EXCERPTED DATA:
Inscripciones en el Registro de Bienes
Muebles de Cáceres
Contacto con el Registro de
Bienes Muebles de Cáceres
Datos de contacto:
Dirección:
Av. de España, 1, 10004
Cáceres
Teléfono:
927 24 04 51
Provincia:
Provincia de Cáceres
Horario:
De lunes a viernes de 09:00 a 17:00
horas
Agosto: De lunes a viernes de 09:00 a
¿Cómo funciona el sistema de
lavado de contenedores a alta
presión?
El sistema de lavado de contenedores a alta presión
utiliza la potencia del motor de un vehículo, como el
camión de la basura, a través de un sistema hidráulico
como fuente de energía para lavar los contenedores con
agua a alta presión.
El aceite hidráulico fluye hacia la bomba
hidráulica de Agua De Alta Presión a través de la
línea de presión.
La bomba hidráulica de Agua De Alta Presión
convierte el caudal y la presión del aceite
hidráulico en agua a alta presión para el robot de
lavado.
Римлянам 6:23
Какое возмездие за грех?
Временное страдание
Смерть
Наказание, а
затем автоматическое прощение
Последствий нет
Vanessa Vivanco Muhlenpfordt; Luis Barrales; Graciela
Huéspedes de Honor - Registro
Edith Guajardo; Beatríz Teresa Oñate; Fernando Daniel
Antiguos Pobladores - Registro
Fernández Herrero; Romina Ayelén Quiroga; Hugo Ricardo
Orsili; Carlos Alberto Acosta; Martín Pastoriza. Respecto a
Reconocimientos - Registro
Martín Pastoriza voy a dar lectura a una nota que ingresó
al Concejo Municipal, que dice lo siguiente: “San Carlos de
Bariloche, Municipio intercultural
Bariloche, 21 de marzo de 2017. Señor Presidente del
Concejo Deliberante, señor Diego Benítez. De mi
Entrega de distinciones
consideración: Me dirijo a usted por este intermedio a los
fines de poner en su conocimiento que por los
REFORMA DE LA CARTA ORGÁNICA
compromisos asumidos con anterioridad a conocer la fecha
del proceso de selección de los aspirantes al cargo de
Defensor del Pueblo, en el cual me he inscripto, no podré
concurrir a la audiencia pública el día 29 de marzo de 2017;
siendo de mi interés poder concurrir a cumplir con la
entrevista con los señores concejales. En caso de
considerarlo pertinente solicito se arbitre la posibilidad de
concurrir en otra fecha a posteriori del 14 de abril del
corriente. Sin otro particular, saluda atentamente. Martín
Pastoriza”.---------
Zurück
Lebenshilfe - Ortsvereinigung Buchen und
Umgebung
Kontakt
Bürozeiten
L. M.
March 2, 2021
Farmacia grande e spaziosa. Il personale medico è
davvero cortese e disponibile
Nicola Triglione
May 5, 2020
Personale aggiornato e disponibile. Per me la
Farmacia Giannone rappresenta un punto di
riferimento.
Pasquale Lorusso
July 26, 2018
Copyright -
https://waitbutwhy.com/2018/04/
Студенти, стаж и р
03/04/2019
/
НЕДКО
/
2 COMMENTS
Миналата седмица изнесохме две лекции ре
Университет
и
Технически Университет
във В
--
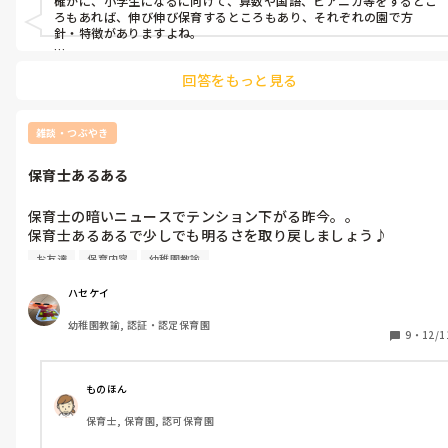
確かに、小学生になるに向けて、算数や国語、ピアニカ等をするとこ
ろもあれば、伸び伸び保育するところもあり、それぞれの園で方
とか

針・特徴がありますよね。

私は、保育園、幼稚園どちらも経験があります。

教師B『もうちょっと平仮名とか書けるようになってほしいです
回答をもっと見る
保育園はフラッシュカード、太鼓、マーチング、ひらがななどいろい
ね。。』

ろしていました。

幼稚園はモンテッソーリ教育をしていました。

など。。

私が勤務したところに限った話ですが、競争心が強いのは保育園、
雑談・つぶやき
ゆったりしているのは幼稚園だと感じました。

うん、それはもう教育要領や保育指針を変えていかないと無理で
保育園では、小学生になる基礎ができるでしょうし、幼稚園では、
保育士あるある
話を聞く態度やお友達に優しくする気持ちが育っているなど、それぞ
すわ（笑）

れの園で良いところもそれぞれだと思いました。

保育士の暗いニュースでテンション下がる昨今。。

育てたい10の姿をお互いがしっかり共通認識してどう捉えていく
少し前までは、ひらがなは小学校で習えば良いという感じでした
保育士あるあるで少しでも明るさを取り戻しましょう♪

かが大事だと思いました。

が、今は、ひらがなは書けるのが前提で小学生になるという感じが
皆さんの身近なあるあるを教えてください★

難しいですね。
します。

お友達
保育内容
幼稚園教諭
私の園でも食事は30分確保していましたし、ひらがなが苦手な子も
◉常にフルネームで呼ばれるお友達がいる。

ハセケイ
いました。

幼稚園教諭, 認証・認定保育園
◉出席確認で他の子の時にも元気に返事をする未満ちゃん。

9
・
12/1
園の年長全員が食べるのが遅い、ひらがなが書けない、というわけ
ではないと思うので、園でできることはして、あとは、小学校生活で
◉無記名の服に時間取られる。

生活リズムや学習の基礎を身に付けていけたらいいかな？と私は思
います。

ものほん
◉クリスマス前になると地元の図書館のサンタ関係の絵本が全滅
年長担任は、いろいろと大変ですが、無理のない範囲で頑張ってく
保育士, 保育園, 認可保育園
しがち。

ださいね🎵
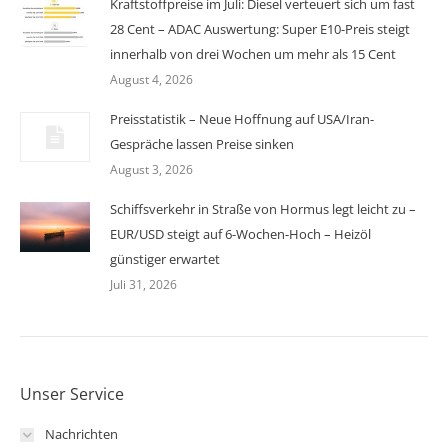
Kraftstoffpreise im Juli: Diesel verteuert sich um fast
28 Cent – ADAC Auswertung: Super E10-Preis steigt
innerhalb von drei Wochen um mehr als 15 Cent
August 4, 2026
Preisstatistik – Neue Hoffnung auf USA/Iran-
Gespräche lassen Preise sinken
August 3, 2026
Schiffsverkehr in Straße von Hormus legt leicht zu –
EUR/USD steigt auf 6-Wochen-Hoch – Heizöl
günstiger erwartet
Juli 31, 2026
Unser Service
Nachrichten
---
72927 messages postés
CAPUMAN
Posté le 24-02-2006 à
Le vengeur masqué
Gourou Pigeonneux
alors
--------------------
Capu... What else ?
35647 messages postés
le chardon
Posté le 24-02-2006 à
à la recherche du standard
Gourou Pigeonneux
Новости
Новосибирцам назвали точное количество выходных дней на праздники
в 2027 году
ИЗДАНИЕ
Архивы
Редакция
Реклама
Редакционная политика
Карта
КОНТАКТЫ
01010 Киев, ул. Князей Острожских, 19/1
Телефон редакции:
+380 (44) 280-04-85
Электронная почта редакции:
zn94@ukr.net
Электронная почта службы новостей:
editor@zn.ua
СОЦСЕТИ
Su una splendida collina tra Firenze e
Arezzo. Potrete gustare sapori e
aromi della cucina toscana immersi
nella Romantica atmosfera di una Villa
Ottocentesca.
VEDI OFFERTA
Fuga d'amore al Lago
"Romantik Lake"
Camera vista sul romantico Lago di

WHAT NEEDS TO BE DONE: Bring together all lines in the records where the word "marzo" is found.

SOLVED EXERCISE:
Bariloche, 21 de marzo de 2017. Señor Presidente del
concurrir a la audiencia pública el día 29 de marzo de 2017;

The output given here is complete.